To give you all a for example: The German government recently issued a travel advisory for Florida, because of the intolerant [and dictatorial] policies promoted by the government of Florida.
And yes, I will freely admit to a bias against the so-called "professional" sports, as well as most "amateur" competitions, because: a) I have been on the receiving end of bullying by so-called athletes with more muscle than bran; b) I have bee ridiculed and punished by the sports teachers throughout my school years; c) I have seen to many riots perpetrated by the sports fanatics (fan is just an abbreviations of fanatic); d) I have seen the reporting of people killed, as well as injured, by sports fanatics, either by inciting a panicky riot or by "celebrating" with guns and/or fireworks; and e) I have seen relationships and friendships break-down and fall to pieces because of the fanatical attitudes by the parties.
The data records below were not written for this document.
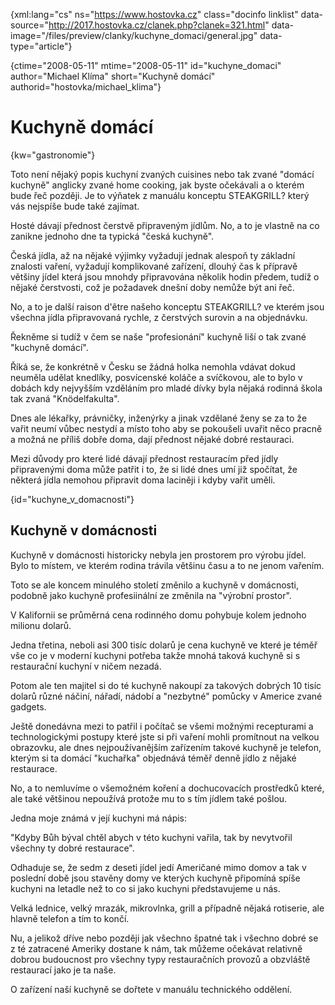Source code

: 
{xml:lang="cs" ns="https://www.hostovka.cz" class="docinfo linklist" data-source="http://2017.hostovka.cz/clanek.php?clanek=321.html" data-image="/files/preview/clanky/kuchyne_domaci/general.jpg" data-type="article"}

{ctime="2008-05-11" mtime="2008-05-11" id="kuchyne\_domaci" author="Michael Klíma" short="Kuchyně domácí" authorid="hostovka/michael\_klima"}

# Kuchyně domácí

<!-- generated attribute kw by user_udpatekw.sh on 2020-04-25, do not edit -->

{kw="gastronomie"}

Toto není nějaký popis kuchyní zvaných cuisines nebo tak zvané "domácí kuchyně" anglicky zvané home cooking, jak byste očekávali a o kterém bude řeč později. Je to výňatek z manuálu konceptu STEAKGRILL? který vás nejspíše bude také zajímat.

Hosté dávají přednost čerstvě připraveným jídlům. No, a to je vlastně na co zanikne jednoho dne ta typická "česká kuchyně".

Česká jídla, až na nějaké výjimky vyžadují jednak alespoň ty základní znalosti vaření, vyžadují komplikované zařízení, dlouhý čas k přípravě většiny jídel která jsou mnohdy připravována několik hodin předem, tudíž o nějaké čerstvosti, což je požadavek dnešní doby nemůže být ani řeč.

No, a to je další raison d'être našeho konceptu STEAKGRILL? ve kterém jsou všechna jídla připravovaná rychle, z čerstvých surovin a na objednávku.

Řekněme si tudíž v čem se naše "profesionání" kuchyně liší o tak zvané "kuchyně domácí".

Říká se, že konkrétně v Česku se žádná holka nemohla vdávat dokud neuměla udělat knedlíky, posvícenské koláče a svíčkovou, ale to bylo v dobách kdy nejvyšším vzděláním pro mladé dívky byla nějaká rodinná škola tak zvaná "Knödelfakulta".

Dnes ale lékařky, právničky, inženýrky a jinak vzdělané ženy se za to že vařit neumí vůbec nestydí a místo toho aby se pokoušeli uvařit něco pracně a možná ne příliš dobře doma, dají přednost nějaké dobré restauraci.

Mezi důvody pro které lidé dávají přednost restauracím před jídly připravenými doma může patřit i to, že si lidé dnes umí již spočítat, že některá jídla nemohou připravit doma laciněji i kdyby vařit uměli.

{id="kuchyne\_v\_domacnosti"}

## Kuchyně v domácnosti

Kuchyně v domácnosti historicky nebyla jen prostorem pro výrobu jídel. Bylo to místem, ve kterém rodina trávila většinu času a to ne jenom vařením.

Toto se ale koncem minulého století změnilo a kuchyně v domácnosti, podobně jako kuchyně profesiinální ze změnila na "výrobní prostor".

V Kalifornii se průměrná cena rodinného domu pohybuje kolem jednoho milionu dolarů.

Jedna třetina, neboli asi 300 tisíc dolarů je cena kuchyně ve které je téměř vše co je v moderní kuchyni potřeba takže mnohá taková kuchyně si s restaurační kuchyní v ničem nezadá.

Potom ale ten majitel si do té kuchyně nakoupí za takových dobrých 10 tisíc dolarů různé náčiní, nářadí, nádobí a "nezbytné" pomůcky v Americe zvané gadgets.

Ještě donedávna mezi to patřil i počítač se všemi možnými recepturami a technologickými postupy které jste si při vaření mohli promítnout na velkou obrazovku, ale dnes nejpoužívanějším zařízením takové kuchyně je telefon, kterým si ta domácí "kuchařka" objednává téměř denně jídlo z nějaké restaurace.

No, a to nemluvíme o všemožném koření a dochucovacích prostředků které, ale také většinou nepoužívá protože mu to s tím jídlem také pošlou.

Jedna moje známá v její kuchyni má nápis:

"Kdyby Bůh býval chtěl abych v této kuchyni vařila, tak by nevytvořil všechny ty dobré restaurace".

Odhaduje se, že sedm z deseti jídel jedí Američané mimo domov a tak v poslední době jsou stavěny domy ve kterých kuchyně připomíná spíše kuchyni na letadle než to co si jako kuchyni představujeme u nás.

Velká lednice, velký mrazák, mikrovlnka, grill a případně nějaká rotiserie, ale hlavně telefon a tím to končí.

Nu, a jelikož dříve nebo později jak všechno špatné tak i všechno dobré se z té zatracené Ameriky dostane k nám, tak můžeme očekávat relativně dobrou budoucnost pro všechny typy restauračních provozů a obzvláště restaurací jako je ta naše.

O zařízení naší kuchyně se dořtete v manuálu technického oddělení.

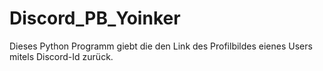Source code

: # Discord_PB_Yoinker

Dieses Python Programm giebt die den Link des Profilbildes eienes Users mitels Discord-Id zurück. 
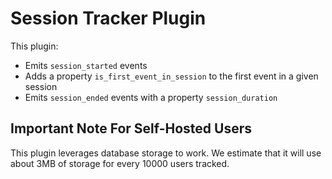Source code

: # Session Tracker Plugin

This plugin:

- Emits `session_started` events
- Adds a property `is_first_event_in_session` to the first event in a given session
- Emits `session_ended` events with a property `session_duration`

## Important Note For Self-Hosted Users

This plugin leverages database storage to work. We estimate that it will use about 3MB of storage for every 10000 users tracked.
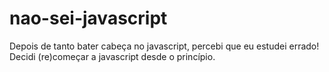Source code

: # nao-sei-javascript
Depois de tanto bater cabeça no javascript, percebi que eu estudei errado! Decidi (re)começar a javascript desde o princípio.
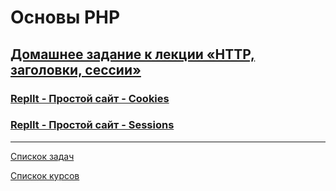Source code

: # Основы PHP

## [Домашнее задание к лекции «HTTP, заголовки, сессии»](https://github.com/TomSG03/bphp-2-homeworks/tree/master/006-http)
### [ReplIt - Простой сайт - Cookies](https://replit.com/@TomSG03/simple-website-cookies#index.php)
### [ReplIt - Простой сайт - Sessions](https://replit.com/@TomSG03/simple-site-session#index.php)

---
[Спискок задач](https://github.com/TomSG03/php-homeworks/tree/main)

[Спискок курсов](https://github.com/TomSG03/Training-in-Netology)
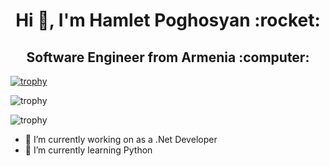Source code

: <h1 accesskey="A"
      align="center"
      dir="ltr"
      itemprop="heading"
      lang="en-US"
      tabindex="2"
      title="Example heading">
 Hi 👋, I'm Hamlet Poghosyan  :rocket: </h1>


<h2 accesskey="A"
      align="center"
      dir="ltr"
      itemprop="heading"
      lang="en-US"
      tabindex="2"
      title="Example heading">
 Software Engineer from Armenia :computer:
 </h2>
 
 

[![trophy](https://github-profile-trophy.vercel.app/?username=HamletPoghosian)](https://github.com/ryo-ma/github-profile-trophy)

![trophy](https://github-readme-stats.vercel.app/api?username=HamletPoghosian&show_icons=true)

![trophy](https://github-readme-stats.vercel.app/api/top-langs?username=HamletPoghosian&show_icons=true&locale=en&layout=compact)



- 🔭 I’m currently working on as a .Net Developer 
- 🌱 I’m currently learning Python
Do I need to remind you of the English hooligans in the 1980s and 1990s, where there was a virtual ban for English spectators to acquire tickets for football matches by English teams in many European countries. A segment of the English football spectators had become so fanatical, and thus intolerant and violent, that many other countries decided to ban almost all English tourists around these football matches.
Don't make waves
As examples goes to show in the US, one has to merely exist to attract the attention of those folks who oppose us. So, no worries about playing into their hands. They are attacking us over even before this whole stupid sports issue had popped.
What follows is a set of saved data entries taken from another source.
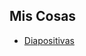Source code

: ## Mis Cosas

- [Diapositivas](https://raw.githack.com/hans-mtz/Documents/main/Slides/worship-matters.html)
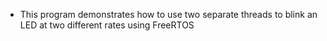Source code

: * This program demonstrates how to use two separate threads to blink an LED at two different rates using FreeRTOS
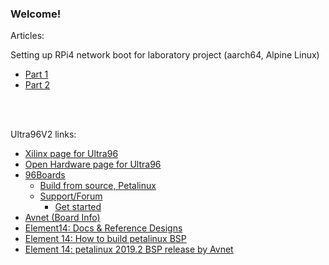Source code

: ### Welcome!


Articles:

Setting up RPi4 network boot for laboratory project
(aarch64, Alpine Linux)

* [Part 1](https://github.com/malus-brandywine/malus-brandywine/blob/master/Articles/RPi-netboot/rpi4-netboot-aarch64-alpine-part1.md)
* [Part 2](https://github.com/malus-brandywine/malus-brandywine/blob/master/Articles/RPi-netboot/rpi4-netboot-aarch64-alpine-part2.md)


</br>
</br>


Ultra96V2 links:
- [Xilinx page for Ultra96](https://www.xilinx.com/products/boards-and-kits/1-vad4rl.html)
- [Open Hardware page for Ultra96](https://ohwr.org/project/soc-course/wikis/Avnet-Ultra96-V2)
- [96Boards](https://www.96boards.org/product/ultra96)
    - [Build from source, Petalinux](https://www.96boards.org/documentation/consumer/ultra96/ultra96-v2/build/peta-linux.md.html)
    - [Support/Forum](https://discuss.96boards.org/c/products/ultra96/29)
        - [Get started](https://discuss.96boards.org/t/best-way-to-get-started-with-ultra96v2-and-petalinux/9483)
- [Avnet (Board Info)](https://www.avnet.com/wps/portal/us/products/new-product-introductions/npi/aes-ultra96-v2/)
- [Element14: Docs & Reference Designs](https://www.element14.com/community/docs/DOC-95649)
- [Element 14: How to build petalinux BSP](https://www.element14.com/community/groups/fpga-group/blog/2020/05/01/petalinux-git-howto)
- [Element 14: petalinux 2019.2 BSP release by Avnet](https://www.element14.com/community/groups/fpga-group/blog/2020/02/24/new-petalinux-20192-bsp-for-ultra96-v2)
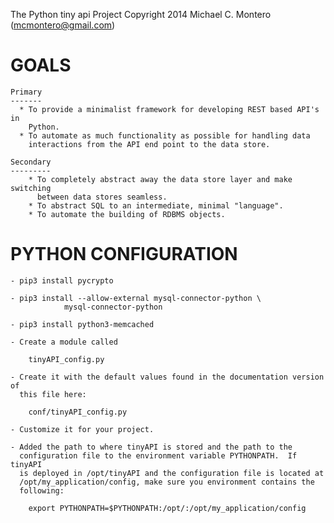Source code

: The Python tiny api Project
Copyright 2014 Michael C. Montero (mcmontero@gmail.com)

GOALS
=====

    Primary
    -------
      * To provide a minimalist framework for developing REST based API's in
        Python.
      * To automate as much functionality as possible for handling data
        interactions from the API end point to the data store.

    Secondary
    ---------
        * To completely abstract away the data store layer and make switching
          between data stores seamless.
        * To abstract SQL to an intermediate, minimal "language".
        * To automate the building of RDBMS objects.

PYTHON CONFIGURATION
====================

    - pip3 install pycrypto

    - pip3 install --allow-external mysql-connector-python \
                mysql-connector-python

    - pip3 install python3-memcached

    - Create a module called

        tinyAPI_config.py

    - Create it with the default values found in the documentation version of
      this file here:

        conf/tinyAPI_config.py

    - Customize it for your project.

    - Added the path to where tinyAPI is stored and the path to the
      configuration file to the environment variable PYTHONPATH.  If tinyAPI
      is deployed in /opt/tinyAPI and the configuration file is located at
      /opt/my_application/config, make sure you environment contains the
      following:

        export PYTHONPATH=$PYTHONPATH:/opt/:/opt/my_application/config
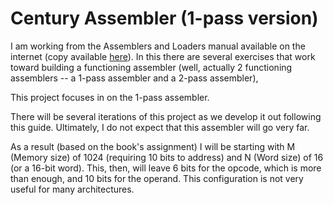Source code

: # Century Assembler (1-pass version)

I am working from the Assemblers and Loaders manual available on the internet (copy available [here](http://www.davidsalomon.name/assem.advertis/asl.pdf)).  In this there are several exercises that work toward building a functioning assembler (well, actually 2 functioning assemblers -- a 1-pass assembler and a 2-pass assembler),

This project focuses in on the 1-pass assembler.

There will be several iterations of this project as we develop it out following this guide.  Ultimately, I do not expect that this assembler will go very far.

As a result (based on the book's assignment) I will be starting with M (Memory size) of 1024 (requiring 10 bits to address) and N (Word size) of 16 (or a 16-bit word).  This, then, will leave 6 bits for the opcode, which is more than enough, and 10 bits for the operand.  This configuration is not very useful for many architectures.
They want to take away ANY rights we have to exist if they can.
I do not want to Chamberlain away something that should be a non-issue if properly managed.
Speaking of sports...
The rookie ball player had finally been called up to the majors and was told to report to the Yankee clubhouse for indoctrination. He would finally get to wear the pinstripe suit and wanted to make a good impression, so he asked his mother to help him make a proper Windsor knot.
"Oh, son," she sighed. "You still have so much to learn. There are no ties in baseball!"
Sport is like that. Somebody is always better at something, and that's the point of the contest. Otherwise, everyone would be wearing four-in-hands, or bolos with the little silver-and-turquoise slider. It would be nothing but ties all the way.
Hugs to all,
Erin (who twice got banned from church league softball because she could throw a curve underhand, and it wasn't fair that no one else had spent hours every day for months learning how by throwing at a chalk outline on the barn.)
= Give everyone the benefit of the doubt because certainty is a fragile thing that can be shattered by one overlooked fact.